Yep. Agree with all of that. I guess we won't know unless Apple ever acknowledges it and it looks like they won't.One possibility is that the GPU can do 2 of 10 at a rate of 3 each but not 1 of 20 at a rate of 6.
Where 1 and 2 are stream counts, 10 and 20 are pixel counts, and 3 and 6 are data rates (substitute those numbers with numbers that make sense). The GPU in this case is limited by the max data rate for a single stream.

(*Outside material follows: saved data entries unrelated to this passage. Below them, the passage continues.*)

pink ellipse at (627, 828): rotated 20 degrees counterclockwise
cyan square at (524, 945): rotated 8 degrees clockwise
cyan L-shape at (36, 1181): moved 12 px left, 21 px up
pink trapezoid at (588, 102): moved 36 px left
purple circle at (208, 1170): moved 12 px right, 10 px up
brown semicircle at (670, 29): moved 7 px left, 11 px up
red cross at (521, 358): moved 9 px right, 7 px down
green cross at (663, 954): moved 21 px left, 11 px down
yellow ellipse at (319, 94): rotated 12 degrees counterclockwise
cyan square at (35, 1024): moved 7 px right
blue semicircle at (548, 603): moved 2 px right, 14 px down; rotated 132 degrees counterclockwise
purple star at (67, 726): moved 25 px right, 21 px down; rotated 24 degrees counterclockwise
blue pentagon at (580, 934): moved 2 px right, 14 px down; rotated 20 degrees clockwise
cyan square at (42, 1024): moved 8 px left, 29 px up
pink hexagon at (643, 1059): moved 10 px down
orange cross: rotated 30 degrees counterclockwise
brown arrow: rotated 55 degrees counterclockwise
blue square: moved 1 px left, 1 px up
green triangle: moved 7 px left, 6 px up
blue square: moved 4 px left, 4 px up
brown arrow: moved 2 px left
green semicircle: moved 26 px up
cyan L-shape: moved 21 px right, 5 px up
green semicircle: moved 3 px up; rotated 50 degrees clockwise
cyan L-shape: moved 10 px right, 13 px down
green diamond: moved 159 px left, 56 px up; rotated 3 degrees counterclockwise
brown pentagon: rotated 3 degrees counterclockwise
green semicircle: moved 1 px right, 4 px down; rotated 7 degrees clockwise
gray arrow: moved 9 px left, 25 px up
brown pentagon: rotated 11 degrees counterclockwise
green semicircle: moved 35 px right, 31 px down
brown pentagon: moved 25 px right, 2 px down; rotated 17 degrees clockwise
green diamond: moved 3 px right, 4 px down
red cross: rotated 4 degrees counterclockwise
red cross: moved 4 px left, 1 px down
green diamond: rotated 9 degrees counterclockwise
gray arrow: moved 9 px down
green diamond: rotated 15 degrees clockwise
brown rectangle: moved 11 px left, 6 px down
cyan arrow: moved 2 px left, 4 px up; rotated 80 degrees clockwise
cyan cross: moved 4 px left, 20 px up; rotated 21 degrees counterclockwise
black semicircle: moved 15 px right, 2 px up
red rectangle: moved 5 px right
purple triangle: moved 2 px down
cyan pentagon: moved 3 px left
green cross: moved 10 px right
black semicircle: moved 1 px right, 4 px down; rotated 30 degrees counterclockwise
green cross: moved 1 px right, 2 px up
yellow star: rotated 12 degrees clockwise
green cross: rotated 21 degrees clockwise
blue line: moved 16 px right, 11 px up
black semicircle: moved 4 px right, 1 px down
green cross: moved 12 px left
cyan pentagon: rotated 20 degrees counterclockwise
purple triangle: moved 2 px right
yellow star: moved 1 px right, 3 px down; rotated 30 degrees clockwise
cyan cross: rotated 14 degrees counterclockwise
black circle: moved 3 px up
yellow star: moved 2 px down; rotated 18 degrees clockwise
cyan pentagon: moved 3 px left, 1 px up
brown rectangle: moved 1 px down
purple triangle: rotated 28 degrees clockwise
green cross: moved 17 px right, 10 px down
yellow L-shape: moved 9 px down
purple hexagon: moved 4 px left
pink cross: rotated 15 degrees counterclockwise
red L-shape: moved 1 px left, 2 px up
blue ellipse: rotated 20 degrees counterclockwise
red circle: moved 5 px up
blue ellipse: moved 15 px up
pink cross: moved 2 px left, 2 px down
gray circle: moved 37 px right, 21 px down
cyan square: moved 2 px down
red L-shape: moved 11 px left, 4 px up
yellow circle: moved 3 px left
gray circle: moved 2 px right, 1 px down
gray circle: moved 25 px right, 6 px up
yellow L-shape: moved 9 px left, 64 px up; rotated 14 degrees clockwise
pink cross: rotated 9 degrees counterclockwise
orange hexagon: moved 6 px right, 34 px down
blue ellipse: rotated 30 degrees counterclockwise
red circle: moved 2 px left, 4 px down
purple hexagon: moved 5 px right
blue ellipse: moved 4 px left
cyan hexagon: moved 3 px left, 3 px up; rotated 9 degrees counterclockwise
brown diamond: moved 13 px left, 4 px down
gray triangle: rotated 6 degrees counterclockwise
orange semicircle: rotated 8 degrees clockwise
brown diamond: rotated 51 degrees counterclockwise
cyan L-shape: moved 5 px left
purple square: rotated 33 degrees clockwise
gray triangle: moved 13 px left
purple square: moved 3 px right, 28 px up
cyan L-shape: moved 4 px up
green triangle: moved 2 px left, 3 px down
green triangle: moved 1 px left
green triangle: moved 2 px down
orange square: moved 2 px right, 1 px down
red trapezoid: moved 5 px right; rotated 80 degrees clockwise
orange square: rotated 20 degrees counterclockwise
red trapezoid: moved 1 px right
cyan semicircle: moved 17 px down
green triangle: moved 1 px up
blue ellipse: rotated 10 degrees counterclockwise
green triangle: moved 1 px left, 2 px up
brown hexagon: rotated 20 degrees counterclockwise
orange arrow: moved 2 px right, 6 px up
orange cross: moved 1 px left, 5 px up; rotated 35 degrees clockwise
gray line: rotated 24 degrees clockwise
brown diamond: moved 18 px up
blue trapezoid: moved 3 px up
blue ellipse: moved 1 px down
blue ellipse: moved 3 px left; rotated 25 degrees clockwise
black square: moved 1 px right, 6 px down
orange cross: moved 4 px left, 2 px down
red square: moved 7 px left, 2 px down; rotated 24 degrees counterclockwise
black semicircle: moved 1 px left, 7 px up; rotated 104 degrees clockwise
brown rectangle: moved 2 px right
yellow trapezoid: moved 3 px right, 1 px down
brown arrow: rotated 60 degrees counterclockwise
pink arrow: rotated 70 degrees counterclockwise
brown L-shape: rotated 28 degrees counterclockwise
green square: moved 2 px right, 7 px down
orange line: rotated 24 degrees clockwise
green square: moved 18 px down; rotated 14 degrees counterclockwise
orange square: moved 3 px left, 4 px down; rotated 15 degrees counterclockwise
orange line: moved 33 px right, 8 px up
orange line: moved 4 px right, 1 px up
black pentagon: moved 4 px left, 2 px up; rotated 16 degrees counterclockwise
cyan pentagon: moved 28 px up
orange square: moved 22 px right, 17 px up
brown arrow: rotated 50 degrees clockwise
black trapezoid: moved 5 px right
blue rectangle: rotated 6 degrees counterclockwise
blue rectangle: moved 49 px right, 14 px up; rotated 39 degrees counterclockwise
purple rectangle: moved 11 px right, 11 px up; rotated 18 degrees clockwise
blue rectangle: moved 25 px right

It's the same problem as why we have CPUs with 20 cores at 3 GHz instead of CPUs with 10 cores at 6 GHz.
In an Intel GPU, they have to use multiple CRTC's (pipes?) to handle a large resolution.
Remember in the olden days when 4K displays first came out, GPUs were doing two 1920x2160 tiles instead of one x 3840x2160 tile (using MST over a single DisplayPort connection).
The tiled display examples I gave (intel with Dell 8K, or old 4K displays) have the limitation in the display but you can image a similar limitation occurring in the GPU. It would be useful to find a document or video example where the limitation is in the GPU alone. Actually the video talks about single tile displays that require multiple pipes and they mention the DSC case (which uses multiple stripes?) and they mention clock limits, etc.
I don't believe the limit is 6K max frame buffer; I'm just saying that there could be reasons for a limit.
Let's hope that the M2 resolves it and then I'll just sell the M1 and be done with it.